**Estratto:**
Ma quello che è veramente sconcertante e che rende manifesta la rottura profonda del governo e delle forze politiche oggi dominanti l’Italia è il fatto che la recente proposta avanzata da Giulio Tremonti, da Ferruccio De Bortoli e in ultimo da Giovanni Bazoli – la figura rappresentativa della borghesia nazionale non vendidora, ma legata alle imprese locali da cui trae la sua stessa ragione d’ essere – non è stata neppure presa in considerazione.
Come se De Gasperi – nel nostro secondo dopoguerra – non avesse avuto sempre a mente quel costrutto economico, e quindi di potere situazionale di fatto, ch’egli chiamava il Quarto Potere. Esso contava e conta quanto e più del potere che promanava e promana dal corpo elettorale. Quello ch’io chiamo spesso sulle orme di Charles Lindblom, appunto, il potere situazionale di fatto, legato spesso alla rappresentanza funzionale piuttosto che territoriale.
La proposta Tremonti-De Bortoli-Bazoli consiste in un prestito irredimibile esente da imposta a lunghissimo termine e a bassissimo tasso d’interesse. Essa è importante e non solo per il riferimento storico che nella proposta è contenuta nella versione presentata da Tremonti, che è veramente intelligente dal punto di vista politico. Tremonti fa un riferimento che merita molta attenzione. Si tratta della citazione del discorso a tal proposito che Palmiro Togliatti pronunciò nel 1948 invitando gli operai a investire parte del loro salario acquistando i titoli del prestito per “la ricostruzione nazionale” che il governo centrista degasperiano aveva proposto alla nazione.
L’importanza del riferimento sta nel fatto che – come ci ha insegnato un’abbondante storiografia – in quell’anno comunisti e socialisti avevano di già abbandonato il governo per la durezza di quella guerra civile europea che iniziava a delinearsi tra Usa e Urss. Era una situazione assai diversa da quella verificatasi nel 1945, quando il governo Parri aveva lanciato con il ministro Soleri il “Prestito della Liberazione”. Esso era allora diretto ad affermare saldamente la presa del controllo del credito da parte della Banca d’Italia per arginare l’inflazione e nel contempo, anche in questo modo, ostacolare quel cambio della moneta che il ministro comunista del governo di unità nazionale Scoccimarro tentava di realizzare.
Il riferimento storico di Tremonti evoca, invece, l’inveramento di una politica che – come fu quella esemplificata dal prestito del 1947-1948 – sia diretta ad ampliare gli spazi di manovra delle economie e delle società che hanno firmato a suo tempo i Trattati che hanno dato vita e continuano a dar vita al costrutto istituzionale europeo. Un costrutto inedito nella storia mondiale, perché non fondato su una Costituzione simile a quelle che hanno caratterizzato il secondo dopoguerra e che da tutti gli studiosi sono state definite come “post liberali”, perché imperniate su un corpus di diritti sociali (dal lavoro alla pace, financo alla piena occupazione e alla salute) inediti nella storia costituzionale mondiale.
Ma l’importanza decisiva, fondamentale, oggi, della proposta di un Prestito per la Ricostruzione dell’Italia deve essere intesa come un ridare la parola finalmente a quei popoli, e a quello italiano nello specifico, che debbono in questo momento riprendere in mano il proprio destino o ancor più modestamente la loro stessa sopravvivenza. Un Prestito Nazionale è fondato sull’unità di un popolo che si riconosce in una comunità di destino. Un proposito antitetico a quello del governo dall’alto dei popoli, esercitato da una tecnocrazia dipendente solo dal confronto di potenza tra le nazioni che continua in un gioco di specchi – come è tipico del costrutto dell’Unione economica europea che va radicalmente modificato.

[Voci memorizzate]
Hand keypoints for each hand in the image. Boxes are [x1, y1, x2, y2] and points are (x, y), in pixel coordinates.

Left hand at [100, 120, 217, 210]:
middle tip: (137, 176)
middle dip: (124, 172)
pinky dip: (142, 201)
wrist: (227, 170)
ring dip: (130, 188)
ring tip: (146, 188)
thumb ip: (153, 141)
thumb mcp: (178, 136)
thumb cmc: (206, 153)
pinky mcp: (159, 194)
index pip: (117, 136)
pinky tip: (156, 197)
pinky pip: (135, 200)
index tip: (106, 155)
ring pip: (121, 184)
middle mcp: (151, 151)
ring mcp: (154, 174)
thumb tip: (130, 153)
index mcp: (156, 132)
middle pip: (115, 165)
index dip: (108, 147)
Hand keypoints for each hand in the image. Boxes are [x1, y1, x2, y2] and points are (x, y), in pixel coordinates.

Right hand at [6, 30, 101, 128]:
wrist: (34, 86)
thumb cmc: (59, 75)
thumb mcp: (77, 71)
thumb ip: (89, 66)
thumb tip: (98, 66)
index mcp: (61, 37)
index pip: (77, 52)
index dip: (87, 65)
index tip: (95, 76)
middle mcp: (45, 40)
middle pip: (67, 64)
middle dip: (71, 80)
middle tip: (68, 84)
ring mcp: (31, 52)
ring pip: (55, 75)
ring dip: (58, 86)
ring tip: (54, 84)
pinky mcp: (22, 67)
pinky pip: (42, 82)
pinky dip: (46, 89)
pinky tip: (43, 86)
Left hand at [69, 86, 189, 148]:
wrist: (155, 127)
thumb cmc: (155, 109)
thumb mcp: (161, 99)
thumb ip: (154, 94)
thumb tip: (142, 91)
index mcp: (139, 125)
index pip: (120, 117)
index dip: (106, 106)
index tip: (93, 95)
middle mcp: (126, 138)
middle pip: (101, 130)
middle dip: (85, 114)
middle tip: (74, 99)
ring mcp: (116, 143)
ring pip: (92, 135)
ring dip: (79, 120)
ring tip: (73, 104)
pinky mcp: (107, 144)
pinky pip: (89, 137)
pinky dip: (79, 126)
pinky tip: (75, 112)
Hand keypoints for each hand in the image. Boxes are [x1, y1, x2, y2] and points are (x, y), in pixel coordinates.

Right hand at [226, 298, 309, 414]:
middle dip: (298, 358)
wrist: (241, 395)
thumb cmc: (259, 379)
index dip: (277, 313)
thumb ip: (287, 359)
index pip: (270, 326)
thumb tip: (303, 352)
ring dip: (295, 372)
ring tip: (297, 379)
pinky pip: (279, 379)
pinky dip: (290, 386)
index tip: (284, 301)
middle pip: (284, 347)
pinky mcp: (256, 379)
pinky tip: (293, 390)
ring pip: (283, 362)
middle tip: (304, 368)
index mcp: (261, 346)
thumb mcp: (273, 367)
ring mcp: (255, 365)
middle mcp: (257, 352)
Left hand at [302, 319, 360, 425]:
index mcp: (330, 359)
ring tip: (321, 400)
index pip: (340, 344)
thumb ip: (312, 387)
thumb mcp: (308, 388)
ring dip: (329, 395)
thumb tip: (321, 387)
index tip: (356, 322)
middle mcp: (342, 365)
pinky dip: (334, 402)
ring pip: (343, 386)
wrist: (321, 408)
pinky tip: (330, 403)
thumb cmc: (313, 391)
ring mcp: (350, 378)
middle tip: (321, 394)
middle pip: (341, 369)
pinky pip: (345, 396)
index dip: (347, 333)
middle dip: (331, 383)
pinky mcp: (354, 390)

**Obiettivo del compito:** Puoi trascrivere dall'estratto sul prestito nazionale il brano che comincia con "Come se De Gasperi" e termina con "piuttosto che territoriale."?

**Esercizio svolto:**
Come se De Gasperi – nel nostro secondo dopoguerra – non avesse avuto sempre a mente quel costrutto economico, e quindi di potere situazionale di fatto, ch’egli chiamava il Quarto Potere. Esso contava e conta quanto e più del potere che promanava e promana dal corpo elettorale. Quello ch’io chiamo spesso sulle orme di Charles Lindblom, appunto, il potere situazionale di fatto, legato spesso alla rappresentanza funzionale piuttosto che territoriale.